1

Canten al Señor un cántico nuevo

¡Aleluya!

Canten al Señor un canto nuevo,

su alabanza en la asamblea de los fieles.

2

Alégrese Israel por su Creador, salten de gozo los hijos de Sión por su Rey;

3

alaben su Nombre con danzas, tocando tambores y cítaras;

4

porque el Señor ama a su pueblo y corona con su victoria a los humildes.

5

Que los justos celebren su gloria y lo aclamen aun en sus lechos:

6

con vítores a Dios en su garganta, y espadas de dos filos en las manos,

7

para tomar venganza de las naciones, y aplicar el castigo a los pueblos;

8

para atar a sus reyes con cadenas y a sus nobles con esposas de hierro;

9

para aplicarles la sentencia escrita: ¡qué honor para todos sus fieles! ¡Aleluya!

Comentarios

149:1 - 149:9

Canten al Señor un cántico nuevo

Ya conocemos los himnos de alabanza a Dios, creador y rey, tras haber recorrido todo el salterio. También nos resulta familiar el «cántico nuevo»; solo que aquí no es una expresión convencional, sino que el cántico es realmente nuevo, tanto para quienes lo entonan como para su contenido.

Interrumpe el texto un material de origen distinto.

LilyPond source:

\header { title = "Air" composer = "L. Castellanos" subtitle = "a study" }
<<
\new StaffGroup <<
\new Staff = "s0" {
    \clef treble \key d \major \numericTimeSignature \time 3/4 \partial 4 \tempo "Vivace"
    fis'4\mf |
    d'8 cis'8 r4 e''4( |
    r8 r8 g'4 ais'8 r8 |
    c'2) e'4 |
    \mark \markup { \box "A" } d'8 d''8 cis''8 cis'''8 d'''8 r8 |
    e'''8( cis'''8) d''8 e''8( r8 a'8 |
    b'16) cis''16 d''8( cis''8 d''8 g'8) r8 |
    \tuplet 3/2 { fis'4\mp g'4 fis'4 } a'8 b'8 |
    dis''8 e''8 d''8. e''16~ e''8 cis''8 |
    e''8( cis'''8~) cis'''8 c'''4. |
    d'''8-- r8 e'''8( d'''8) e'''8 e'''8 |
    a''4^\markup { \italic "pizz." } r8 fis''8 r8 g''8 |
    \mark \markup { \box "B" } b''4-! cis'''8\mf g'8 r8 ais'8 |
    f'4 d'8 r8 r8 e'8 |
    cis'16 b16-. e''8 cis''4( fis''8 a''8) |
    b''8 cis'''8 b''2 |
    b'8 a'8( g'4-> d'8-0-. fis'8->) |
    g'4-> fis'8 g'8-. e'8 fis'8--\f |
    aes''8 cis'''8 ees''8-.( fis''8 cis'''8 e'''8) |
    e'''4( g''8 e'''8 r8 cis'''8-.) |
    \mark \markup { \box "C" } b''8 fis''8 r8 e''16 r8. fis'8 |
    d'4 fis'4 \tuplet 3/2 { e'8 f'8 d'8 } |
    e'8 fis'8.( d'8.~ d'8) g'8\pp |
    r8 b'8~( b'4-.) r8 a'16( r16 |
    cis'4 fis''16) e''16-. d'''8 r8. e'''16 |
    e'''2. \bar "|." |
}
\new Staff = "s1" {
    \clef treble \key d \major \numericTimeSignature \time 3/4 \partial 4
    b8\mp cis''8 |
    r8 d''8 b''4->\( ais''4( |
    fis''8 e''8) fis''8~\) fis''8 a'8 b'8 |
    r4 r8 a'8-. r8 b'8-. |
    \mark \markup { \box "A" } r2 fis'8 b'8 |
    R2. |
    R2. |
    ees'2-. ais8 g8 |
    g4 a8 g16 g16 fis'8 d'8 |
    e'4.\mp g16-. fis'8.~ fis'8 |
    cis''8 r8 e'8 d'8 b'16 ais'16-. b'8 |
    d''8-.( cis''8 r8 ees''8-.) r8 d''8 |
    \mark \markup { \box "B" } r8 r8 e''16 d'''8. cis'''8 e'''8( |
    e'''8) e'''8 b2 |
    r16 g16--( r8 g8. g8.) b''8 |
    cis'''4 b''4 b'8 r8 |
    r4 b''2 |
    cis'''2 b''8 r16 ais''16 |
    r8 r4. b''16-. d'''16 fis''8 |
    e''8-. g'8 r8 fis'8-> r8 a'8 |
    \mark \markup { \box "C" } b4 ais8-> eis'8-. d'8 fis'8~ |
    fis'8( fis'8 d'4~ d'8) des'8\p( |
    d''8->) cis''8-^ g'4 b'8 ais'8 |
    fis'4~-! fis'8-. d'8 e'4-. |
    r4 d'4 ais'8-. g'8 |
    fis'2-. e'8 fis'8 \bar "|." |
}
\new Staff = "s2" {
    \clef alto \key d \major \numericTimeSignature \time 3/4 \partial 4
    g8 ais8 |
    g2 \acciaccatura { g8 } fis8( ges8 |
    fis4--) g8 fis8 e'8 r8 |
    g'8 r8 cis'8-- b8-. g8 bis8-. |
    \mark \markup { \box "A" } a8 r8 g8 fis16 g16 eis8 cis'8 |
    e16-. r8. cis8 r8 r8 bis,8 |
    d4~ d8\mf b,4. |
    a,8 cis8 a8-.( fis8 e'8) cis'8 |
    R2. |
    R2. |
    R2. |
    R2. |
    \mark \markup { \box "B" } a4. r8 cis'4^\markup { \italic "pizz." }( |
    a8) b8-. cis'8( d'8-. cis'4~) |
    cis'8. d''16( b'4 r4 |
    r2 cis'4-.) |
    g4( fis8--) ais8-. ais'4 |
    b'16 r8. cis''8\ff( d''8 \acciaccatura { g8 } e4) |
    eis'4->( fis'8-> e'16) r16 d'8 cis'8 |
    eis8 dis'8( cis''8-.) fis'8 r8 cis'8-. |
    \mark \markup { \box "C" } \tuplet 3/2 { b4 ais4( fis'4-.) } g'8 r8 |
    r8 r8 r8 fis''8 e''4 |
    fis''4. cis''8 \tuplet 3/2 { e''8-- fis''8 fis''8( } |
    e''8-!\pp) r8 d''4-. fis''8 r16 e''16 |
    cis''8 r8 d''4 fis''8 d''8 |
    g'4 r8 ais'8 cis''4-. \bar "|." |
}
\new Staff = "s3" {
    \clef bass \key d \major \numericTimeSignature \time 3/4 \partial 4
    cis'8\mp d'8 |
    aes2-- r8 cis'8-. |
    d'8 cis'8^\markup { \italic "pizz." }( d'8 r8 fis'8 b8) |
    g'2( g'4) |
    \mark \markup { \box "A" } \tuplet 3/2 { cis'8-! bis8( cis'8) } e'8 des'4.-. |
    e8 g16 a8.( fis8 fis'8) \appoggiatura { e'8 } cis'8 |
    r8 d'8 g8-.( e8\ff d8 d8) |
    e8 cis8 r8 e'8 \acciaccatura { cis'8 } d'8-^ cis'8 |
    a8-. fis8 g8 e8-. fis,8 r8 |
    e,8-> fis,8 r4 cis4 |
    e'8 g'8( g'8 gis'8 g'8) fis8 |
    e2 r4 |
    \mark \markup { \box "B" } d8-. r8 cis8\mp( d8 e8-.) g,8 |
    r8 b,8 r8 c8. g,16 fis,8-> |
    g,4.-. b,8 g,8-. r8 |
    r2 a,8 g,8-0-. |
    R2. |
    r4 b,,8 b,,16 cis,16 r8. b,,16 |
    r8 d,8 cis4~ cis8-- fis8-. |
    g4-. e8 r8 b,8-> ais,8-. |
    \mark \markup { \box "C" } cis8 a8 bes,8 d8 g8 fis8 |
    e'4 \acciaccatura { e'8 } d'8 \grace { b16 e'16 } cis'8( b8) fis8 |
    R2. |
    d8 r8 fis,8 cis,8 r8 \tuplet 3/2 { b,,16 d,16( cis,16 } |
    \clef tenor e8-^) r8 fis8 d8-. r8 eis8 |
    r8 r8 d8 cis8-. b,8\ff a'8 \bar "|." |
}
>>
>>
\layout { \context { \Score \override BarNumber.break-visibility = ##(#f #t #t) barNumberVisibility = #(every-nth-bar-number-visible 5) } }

Lo entonan los «justos» o los «leales» (1.5.9), dispuestos a jugarse la vida por el Nombre de Dios. El cántico es una acción bélica, previamente escrita como sentencia dictada por el juez justo (9a). Los justos, o «los leales», bien pueden ser un grupo combativo del período de los Macabeos. En efecto, «la asamblea de los leales» solo aparece aquí y en 1 Mac 2,42, a lo largo de toda la Biblia. Es un grupo que no acepta a ningún monarca extranjero ni reconoce a un rey davídico. Es un grupo devoto y combativo. Expresa su devoción con rigor. Se oponen a la violencia injusta con la violencia justa. Ejecutan la sentencia dictada por Dios, y lo consideran algo honroso. Nos vale su entusiasmo religioso y su fe en Dios, creador y Señor, porque el evangelio nos pide que no respondamos a la violencia con la espada (Mt 26,52-54). Nuestra batalla debe ser contra «los dominadores del mundo tenebroso» (Ef 6,12). El mal y el pecado que hay en nuestro mundo son una afrenta al Creador; el dolor de los humildes es el dolor del Señor. Oramos con este salmo en unión con quienes tienen hambre y sed de justicia. Son bienaventurados.